**Exercise description**
Repeat the records below exactly, from the first line through the line containing "X174764095Y-107934881D01*", and leave out any pictures.

**Material to process**
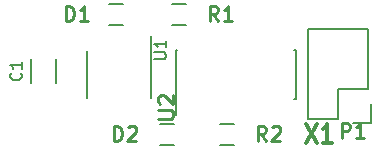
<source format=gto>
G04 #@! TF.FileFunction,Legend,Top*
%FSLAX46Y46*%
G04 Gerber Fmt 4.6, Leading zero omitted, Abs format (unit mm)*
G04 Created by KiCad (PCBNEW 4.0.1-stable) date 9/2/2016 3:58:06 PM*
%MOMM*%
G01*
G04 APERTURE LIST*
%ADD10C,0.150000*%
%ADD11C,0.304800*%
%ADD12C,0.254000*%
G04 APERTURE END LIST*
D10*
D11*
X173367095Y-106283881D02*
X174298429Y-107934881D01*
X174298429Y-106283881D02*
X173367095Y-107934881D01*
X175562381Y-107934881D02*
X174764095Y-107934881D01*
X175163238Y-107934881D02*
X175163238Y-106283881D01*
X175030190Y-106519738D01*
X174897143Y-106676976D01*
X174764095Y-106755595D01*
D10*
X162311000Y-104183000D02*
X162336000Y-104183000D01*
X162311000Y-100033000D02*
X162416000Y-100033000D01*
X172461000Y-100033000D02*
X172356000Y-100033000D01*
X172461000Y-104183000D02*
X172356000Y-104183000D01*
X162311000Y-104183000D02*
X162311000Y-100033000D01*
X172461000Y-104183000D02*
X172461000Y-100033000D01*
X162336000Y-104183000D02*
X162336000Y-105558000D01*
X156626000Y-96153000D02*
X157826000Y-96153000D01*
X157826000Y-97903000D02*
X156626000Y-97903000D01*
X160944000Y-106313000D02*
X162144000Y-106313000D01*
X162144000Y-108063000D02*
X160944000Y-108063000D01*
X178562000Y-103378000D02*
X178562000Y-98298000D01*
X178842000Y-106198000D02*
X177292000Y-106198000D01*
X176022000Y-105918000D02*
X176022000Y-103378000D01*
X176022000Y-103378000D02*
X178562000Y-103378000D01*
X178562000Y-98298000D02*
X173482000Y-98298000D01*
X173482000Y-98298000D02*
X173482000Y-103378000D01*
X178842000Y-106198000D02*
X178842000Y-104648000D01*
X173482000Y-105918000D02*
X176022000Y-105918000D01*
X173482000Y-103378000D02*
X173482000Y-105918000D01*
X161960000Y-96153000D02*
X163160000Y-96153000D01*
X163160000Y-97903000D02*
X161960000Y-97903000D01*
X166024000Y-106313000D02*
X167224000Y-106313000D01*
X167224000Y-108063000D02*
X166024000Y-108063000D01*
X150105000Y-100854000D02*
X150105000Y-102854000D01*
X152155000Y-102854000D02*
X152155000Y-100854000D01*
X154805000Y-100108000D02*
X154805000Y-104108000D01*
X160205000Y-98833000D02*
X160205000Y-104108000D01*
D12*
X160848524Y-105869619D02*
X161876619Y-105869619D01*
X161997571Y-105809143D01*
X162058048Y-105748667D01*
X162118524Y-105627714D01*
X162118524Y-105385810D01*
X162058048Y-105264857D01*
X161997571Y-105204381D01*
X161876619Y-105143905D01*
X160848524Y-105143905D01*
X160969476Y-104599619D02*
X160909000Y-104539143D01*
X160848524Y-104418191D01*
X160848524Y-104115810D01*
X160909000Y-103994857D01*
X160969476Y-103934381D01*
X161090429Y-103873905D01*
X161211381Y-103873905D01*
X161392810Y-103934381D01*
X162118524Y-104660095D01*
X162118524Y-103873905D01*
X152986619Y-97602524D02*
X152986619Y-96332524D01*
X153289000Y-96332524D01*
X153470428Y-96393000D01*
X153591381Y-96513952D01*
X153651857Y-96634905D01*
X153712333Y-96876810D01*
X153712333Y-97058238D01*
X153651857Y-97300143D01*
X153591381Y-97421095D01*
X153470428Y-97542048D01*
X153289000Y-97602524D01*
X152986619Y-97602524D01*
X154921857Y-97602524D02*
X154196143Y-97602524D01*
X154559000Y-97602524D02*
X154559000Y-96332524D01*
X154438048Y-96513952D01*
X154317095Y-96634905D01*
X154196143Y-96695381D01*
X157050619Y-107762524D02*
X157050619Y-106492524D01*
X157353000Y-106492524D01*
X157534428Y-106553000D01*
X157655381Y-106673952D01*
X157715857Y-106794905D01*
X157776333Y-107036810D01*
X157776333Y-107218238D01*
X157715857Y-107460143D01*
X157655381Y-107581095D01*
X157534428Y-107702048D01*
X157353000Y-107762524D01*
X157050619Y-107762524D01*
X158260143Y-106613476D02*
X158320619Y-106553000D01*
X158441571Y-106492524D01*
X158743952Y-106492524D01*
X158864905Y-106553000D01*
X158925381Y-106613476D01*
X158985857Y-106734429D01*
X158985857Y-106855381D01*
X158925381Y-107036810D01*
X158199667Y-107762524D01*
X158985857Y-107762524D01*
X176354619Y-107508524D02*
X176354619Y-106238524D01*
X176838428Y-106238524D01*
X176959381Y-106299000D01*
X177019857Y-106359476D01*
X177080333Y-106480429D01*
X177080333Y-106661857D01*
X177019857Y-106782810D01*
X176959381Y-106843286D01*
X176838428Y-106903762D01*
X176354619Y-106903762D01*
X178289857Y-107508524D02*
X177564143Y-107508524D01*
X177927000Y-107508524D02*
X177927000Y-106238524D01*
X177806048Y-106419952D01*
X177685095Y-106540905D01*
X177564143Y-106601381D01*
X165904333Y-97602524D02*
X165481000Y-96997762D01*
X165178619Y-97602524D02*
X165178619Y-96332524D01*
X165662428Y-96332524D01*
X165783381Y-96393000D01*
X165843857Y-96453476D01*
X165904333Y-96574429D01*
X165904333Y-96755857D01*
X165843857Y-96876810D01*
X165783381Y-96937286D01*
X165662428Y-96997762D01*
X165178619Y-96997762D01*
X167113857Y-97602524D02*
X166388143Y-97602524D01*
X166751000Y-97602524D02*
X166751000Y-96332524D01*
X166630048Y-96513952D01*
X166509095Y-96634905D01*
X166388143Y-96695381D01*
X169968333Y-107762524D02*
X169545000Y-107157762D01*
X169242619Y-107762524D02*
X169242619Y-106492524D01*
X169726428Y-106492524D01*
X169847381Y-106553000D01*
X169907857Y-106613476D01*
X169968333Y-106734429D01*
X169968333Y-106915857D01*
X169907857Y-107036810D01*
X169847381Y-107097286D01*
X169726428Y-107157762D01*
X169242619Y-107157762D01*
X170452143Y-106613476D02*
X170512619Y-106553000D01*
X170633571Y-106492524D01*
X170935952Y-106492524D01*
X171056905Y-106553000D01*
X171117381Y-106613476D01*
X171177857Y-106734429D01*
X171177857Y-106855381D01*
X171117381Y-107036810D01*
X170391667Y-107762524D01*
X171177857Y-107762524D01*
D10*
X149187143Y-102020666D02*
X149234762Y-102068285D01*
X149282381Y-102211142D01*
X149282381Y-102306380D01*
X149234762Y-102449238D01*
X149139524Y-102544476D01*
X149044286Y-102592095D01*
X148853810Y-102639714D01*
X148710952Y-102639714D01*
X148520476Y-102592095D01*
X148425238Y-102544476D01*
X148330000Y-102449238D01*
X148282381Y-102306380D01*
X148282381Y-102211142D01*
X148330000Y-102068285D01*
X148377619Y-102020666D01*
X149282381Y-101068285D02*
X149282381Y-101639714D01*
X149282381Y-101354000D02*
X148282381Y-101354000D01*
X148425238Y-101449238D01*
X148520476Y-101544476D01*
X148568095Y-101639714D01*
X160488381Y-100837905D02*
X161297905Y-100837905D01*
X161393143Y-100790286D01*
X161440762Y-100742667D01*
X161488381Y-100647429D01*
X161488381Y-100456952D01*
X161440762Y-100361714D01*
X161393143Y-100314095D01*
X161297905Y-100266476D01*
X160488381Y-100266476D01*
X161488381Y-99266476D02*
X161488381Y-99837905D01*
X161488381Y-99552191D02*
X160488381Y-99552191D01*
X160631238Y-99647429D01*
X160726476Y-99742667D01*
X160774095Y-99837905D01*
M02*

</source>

**Expected answer**
<source format=gto>
G04 #@! TF.FileFunction,Legend,Top*
%FSLAX46Y46*%
G04 Gerber Fmt 4.6, Leading zero omitted, Abs format (unit mm)*
G04 Created by KiCad (PCBNEW 4.0.1-stable) date 9/2/2016 3:58:06 PM*
%MOMM*%
G01*
G04 APERTURE LIST*
%ADD10C,0.150000*%
%ADD11C,0.304800*%
%ADD12C,0.254000*%
G04 APERTURE END LIST*
D10*
D11*
X173367095Y-106283881D02*
X174298429Y-107934881D01*
X174298429Y-106283881D02*
X173367095Y-107934881D01*
X175562381Y-107934881D02*
X174764095Y-107934881D01*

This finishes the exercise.